#### Problem to solve:
Transcribe every line of text in the records below character for character, leaving the pictures out of your answer.
--- begin Data provided ---
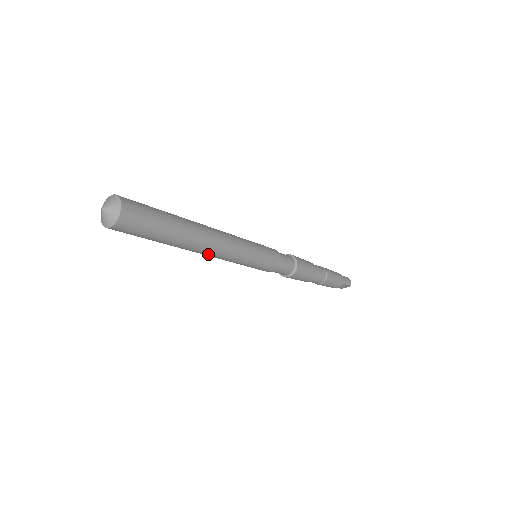
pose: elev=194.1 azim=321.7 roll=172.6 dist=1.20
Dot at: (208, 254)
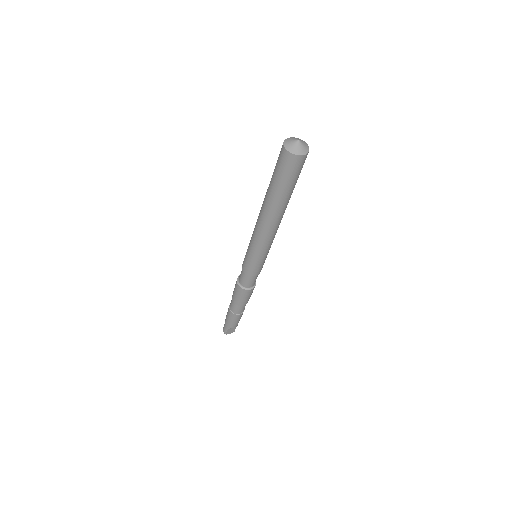
Dot at: (274, 226)
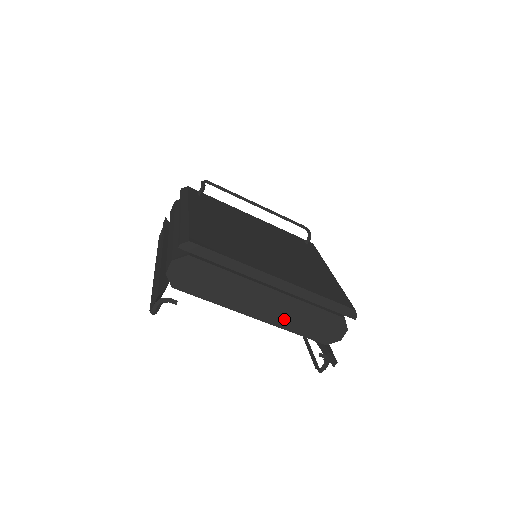
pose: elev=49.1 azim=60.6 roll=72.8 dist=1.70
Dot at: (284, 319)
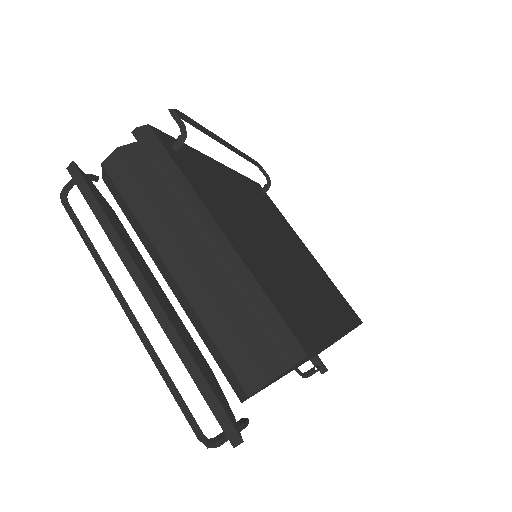
Dot at: occluded
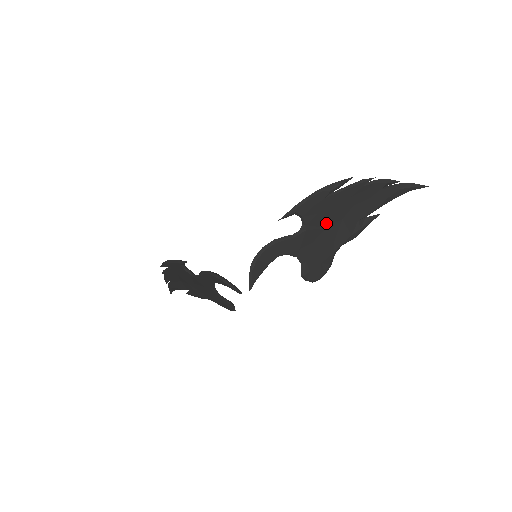
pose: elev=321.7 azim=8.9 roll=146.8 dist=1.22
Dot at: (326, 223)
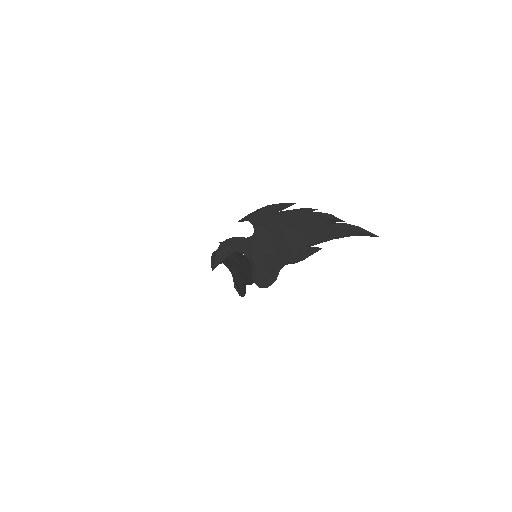
Dot at: (273, 238)
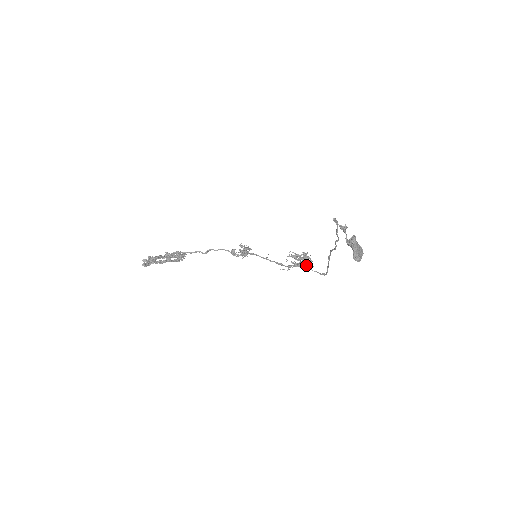
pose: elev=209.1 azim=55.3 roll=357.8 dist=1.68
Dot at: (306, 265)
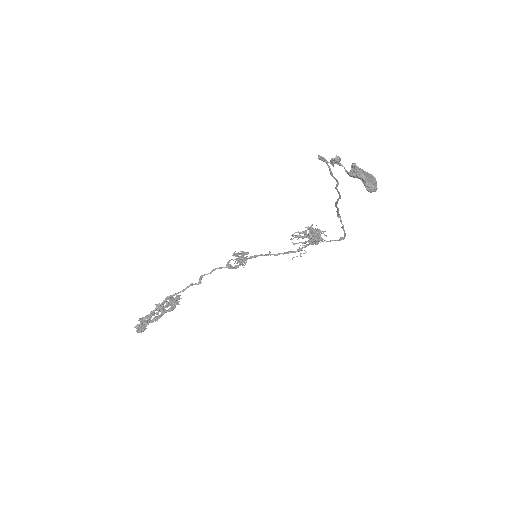
Dot at: (317, 238)
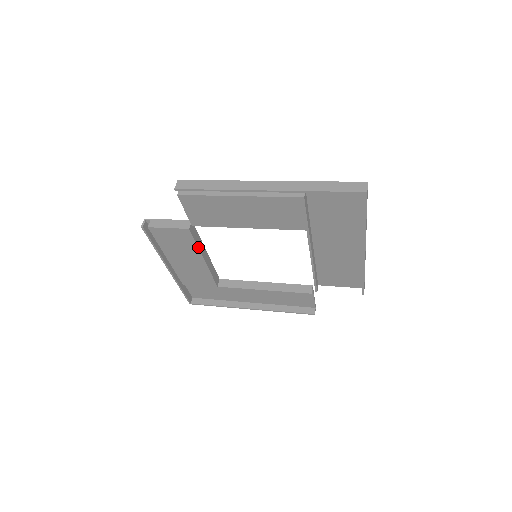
--- end Data provided ---
#### Written solution:
pose: elev=194.1 azim=321.7 roll=172.6 dist=1.20
Dot at: (208, 254)
Dot at: (274, 226)
pose: elev=49.1 azim=60.6 roll=72.8 dist=1.70
Dot at: (284, 319)
Dot at: occluded
pose: elev=321.7 azim=8.9 roll=146.8 dist=1.22
Dot at: (326, 223)
Dot at: (273, 238)
pose: elev=209.1 azim=55.3 roll=357.8 dist=1.68
Dot at: (306, 265)
Dot at: (317, 238)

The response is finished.